▶ PARTS OF THE EXERCISE
- A) Answer these questions about the inner product thread:
(i) What bounds are given for a, x and b?
(ii) In what space is the orthonormal set that contains φ_n(x)?
(iii) In the reply, how are z and its conjugate written in terms of a and b?
- B) Say whether each statement agrees with the inner product thread, and quote the words that decide it:
(i) φ_n(x) belongs to an orthonormal set.
(ii) The inner product ⟨f, φ_n⟩ takes the conjugate of f(x) rather than of φ_n(x).
(iii) The reply finds that z times its conjugate equals a² − b².
- C) Quote the part of the inner product thread that starts at "If $f(x)$, $\phi_n(x)" and ends at "any help =)".

If $f(x)$, $\phi_n(x) \in \mathbb{C}$, $\;\;-\infty<a<x<b<\infty$ and
$$\langle f, \phi_n\rangle = \int_a^b f(x)\overline{\phi_n(x)}\;dx,$$
then why does:
$$\overline{\langle f, \phi_n\rangle }\langle f, \phi_n\rangle = |\langle f, \phi_n\rangle|^2,$$
that is:
$$\overline{\langle f, \phi_n\rangle }\langle f, \phi_n\rangle = \int_a^b \overline{f(x)}\phi_n(x)\;dx\int_a^b f(x)\overline{\phi_n(x)}\;dx $$
$$ = \left| \int_a^b f(x)\overline{\phi_n(x)}\;dx \right|^2 = |\langle f, \phi_n\rangle|^2.$$
The function $\phi_n(x)$ belongs to an orthonormal set in $L^2(a,b)$, which is the space of square-integrable functions on $[a,b]$.
Thank you for any help =)
For any $z\in \mathbb C$, you have that $$z\overline z = |z|^2$$ because $z=a+bi,\overline z = a-bi$ and $$z\overline z = (a+bi)(a-bi) = a^2 - (bi)^2 = a^2 + b^2 = |z|^2.$$

▶ Dataset records

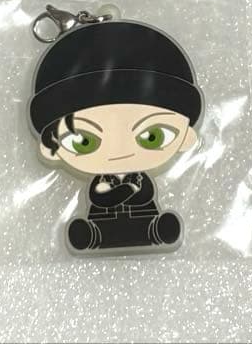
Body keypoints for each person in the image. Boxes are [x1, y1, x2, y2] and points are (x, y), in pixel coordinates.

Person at [29, 18, 203, 253]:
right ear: (49, 146)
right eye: (84, 142)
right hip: (103, 224)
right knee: (95, 231)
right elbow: (100, 199)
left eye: (152, 136)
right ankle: (91, 236)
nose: (120, 153)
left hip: (144, 221)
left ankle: (156, 231)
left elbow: (144, 196)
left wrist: (127, 191)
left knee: (152, 226)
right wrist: (128, 190)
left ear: (186, 137)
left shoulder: (138, 180)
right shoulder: (112, 183)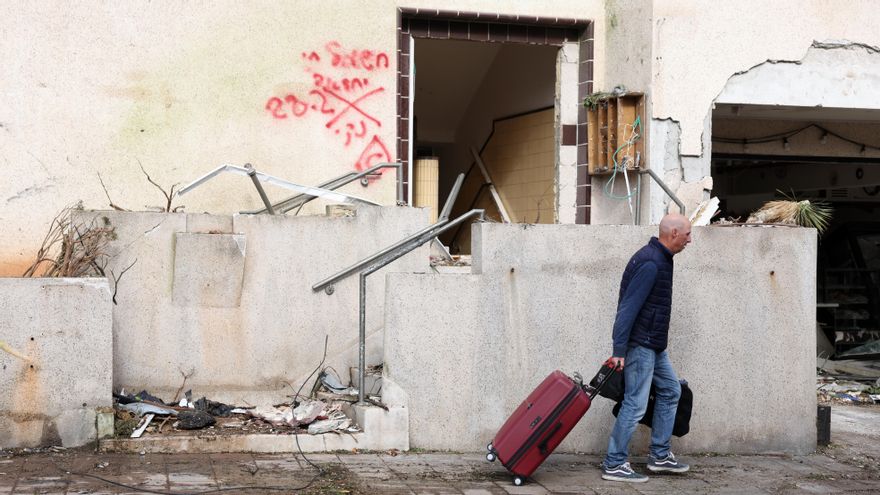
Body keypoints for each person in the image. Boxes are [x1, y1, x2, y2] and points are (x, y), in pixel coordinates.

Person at [601, 213, 693, 483]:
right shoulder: (651, 263)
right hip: (641, 344)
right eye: (687, 234)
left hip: (653, 343)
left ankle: (660, 455)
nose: (691, 240)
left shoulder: (661, 259)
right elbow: (627, 309)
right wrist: (619, 350)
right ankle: (614, 462)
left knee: (670, 389)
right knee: (635, 403)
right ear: (673, 233)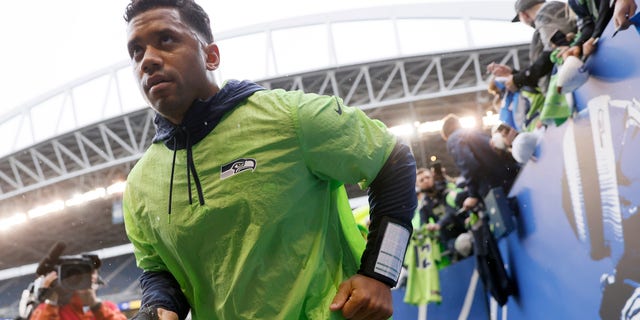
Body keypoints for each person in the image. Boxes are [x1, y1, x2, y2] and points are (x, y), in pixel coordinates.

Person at [121, 0, 417, 319]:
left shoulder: (292, 118)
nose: (147, 60)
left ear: (211, 56)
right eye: (136, 51)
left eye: (166, 40)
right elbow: (159, 269)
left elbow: (393, 160)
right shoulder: (139, 186)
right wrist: (157, 305)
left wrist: (378, 274)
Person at [440, 114, 520, 211]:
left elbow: (468, 162)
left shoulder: (453, 139)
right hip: (511, 176)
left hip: (495, 186)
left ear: (446, 134)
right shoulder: (475, 133)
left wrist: (473, 194)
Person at [29, 268, 127, 320]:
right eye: (76, 275)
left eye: (90, 272)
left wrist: (96, 305)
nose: (84, 278)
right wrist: (52, 302)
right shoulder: (47, 308)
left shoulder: (107, 307)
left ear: (97, 278)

▶ SOLUTIONS TO THE PROBLEMS
- A)
(i) −∞ < a < x < b < ∞.
(ii) L²(a,b), the space of square-integrable functions on [a,b].
(iii) z = a + bi and z̄ = a − bi.

- B)
(i) Yes: "The function $\phi_n(x)$ belongs to an orthonormal set in $L^2(a,b)$"
(ii) No: "$$\langle f, \phi_n\rangle = \int_a^b f(x)\overline{\phi_n(x)}\;dx,$$"
(iii) No: "a^2 - (bi)^2 = a^2 + b^2 = |z|^2"

- C)
If $f(x)$, $\phi_n(x) \in \mathbb{C}$, $\;\;-\infty<a<x<b<\infty$ and
$$\langle f, \phi_n\rangle = \int_a^b f(x)\overline{\phi_n(x)}\;dx,$$
then why does:
$$\overline{\langle f, \phi_n\rangle }\langle f, \phi_n\rangle = |\langle f, \phi_n\rangle|^2,$$
that is:
$$\overline{\langle f, \phi_n\rangle }\langle f, \phi_n\rangle = \int_a^b \overline{f(x)}\phi_n(x)\;dx\int_a^b f(x)\overline{\phi_n(x)}\;dx $$
$$ = \left| \int_a^b f(x)\overline{\phi_n(x)}\;dx \right|^2 = |\langle f, \phi_n\rangle|^2.$$
The function $\phi_n(x)$ belongs to an orthonormal set in $L^2(a,b)$, which is the space of square-integrable functions on $[a,b]$.
Thank you for any help =)